## Amaç
Çukurova tarımı üzerine olan metinde "Bu yıl mısır" ifadesinden başlayıp "ortaya koymaktır." ifadesine kadar, bu ifade de dahil olmak üzere bölümü birebir yazın.

## Gösterilen Metin
----------------------------------------
YORUM
Adana
Çiftçiler Birliği Başkanı Cumali Doğru, 2000
yılını değerlendirdi
“Piyasada
çok ciddi sorumsuzluk, denetimsizlik
ve de kara doyumsuzluk var ...”
Devletin,
çiftçilerin kullandığı gübreye olan desteği
yüzde 50 iken, bugün bu destek ortalama yüzde
17’ye düşmüştür. Zaten verilen destek yüzde
17 KDV adı altında geri alınmakta olup gerçek
bir destek söz konusu değildir. Dolayısıyla yüzde
17 devlet desteğiyle piyasada fiyat istikrarı sağlanması
mümkün değildir. Çünkü rekabet ortamının
olmadığı gübre piyasasında firmalar
hareketlerinde daha çok birbirlerini takip
etmektedirler. Fiyatlar maliyet artı kar hesabına
göre belirlenmemektedir. Rekabete dayalı bu
piyasada çok ciddi bir sorumsuzluk,
denetimsizlik, ve kara doyumsuzluk vardır. Bu
nedenle ithalat teşvik edilerek kolay ve cazip
hale getirilmelidir.
2000 yılının
sonunda Çukurova tarımının kapsamlı bir sonuç
analizini yaptığımız zaman olumlu gelişmelerin
yanında çok ciddi dengesizliklerinde birlikte yaşandığını
görürüz.
Bu yıl mısır
ithal fonlarının zamanında ve yeterince
konulması neticesi hasat mevsiminde ülkeye ithal
mısır girmedi, haksız rekabet olmadı, serbest
piyasa çalıştı, yurtiçi talep yükseldi ürünün
tamamını sanayici ve tüccar aldı. Bu durumda
bir taraftan üretici, tüccar ve sanayici
yararlanırken, diğer taraftan da devlet mübaya
ve finansman sıkıntısından kurtuldu. Zaten
devletin görevi de ürünün tamamını almak değil
serbest piyasayı çalıştıracak mekanizmaları
ortaya koymaktır.
----------------------------------------
## Verilen Materyal
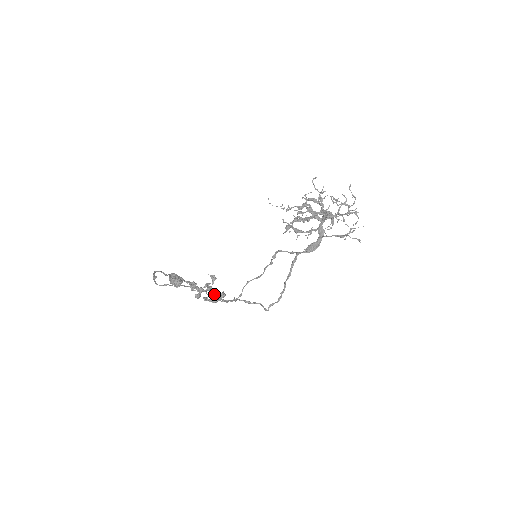
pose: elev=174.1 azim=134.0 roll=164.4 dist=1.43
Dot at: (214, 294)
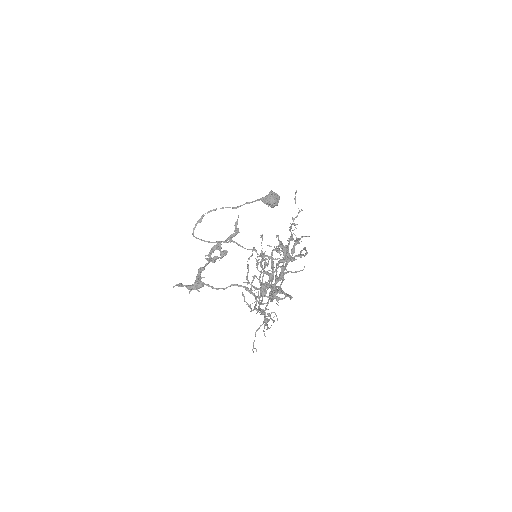
Dot at: (195, 280)
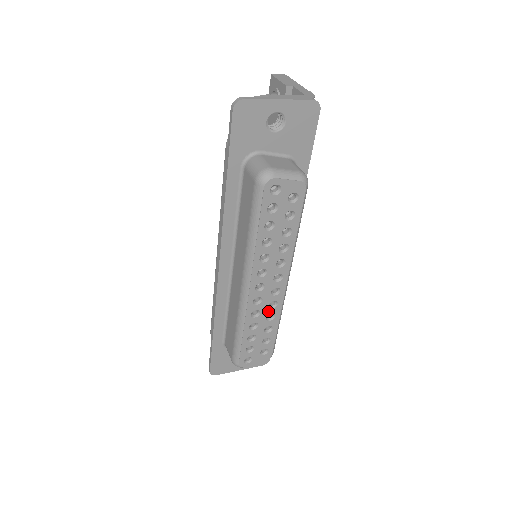
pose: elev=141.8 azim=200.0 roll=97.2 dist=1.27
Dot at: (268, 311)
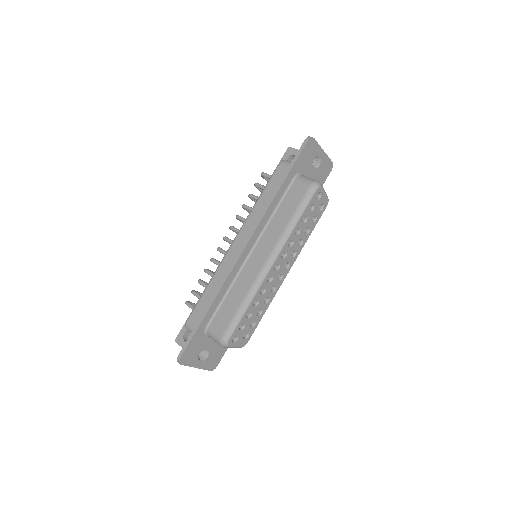
Dot at: (269, 294)
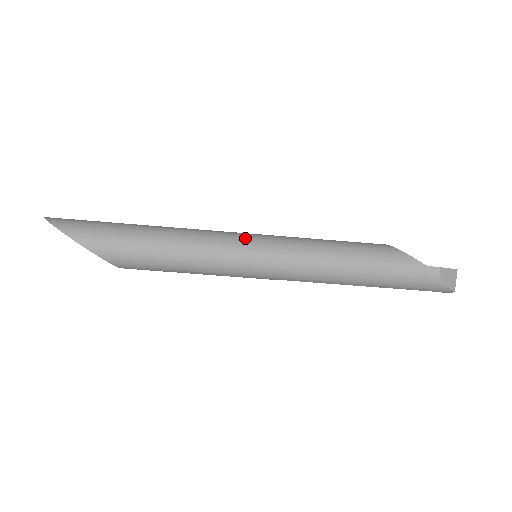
----------------------------------------
## Görev Sonucu
Bu yıl mısır
ithal fonlarının zamanında ve yeterince
konulması neticesi hasat mevsiminde ülkeye ithal
mısır girmedi, haksız rekabet olmadı, serbest
piyasa çalıştı, yurtiçi talep yükseldi ürünün
tamamını sanayici ve tüccar aldı. Bu durumda
bir taraftan üretici, tüccar ve sanayici
yararlanırken, diğer taraftan da devlet mübaya
ve finansman sıkıntısından kurtuldu. Zaten
devletin görevi de ürünün tamamını almak değil
serbest piyasayı çalıştıracak mekanizmaları
ortaya koymaktır.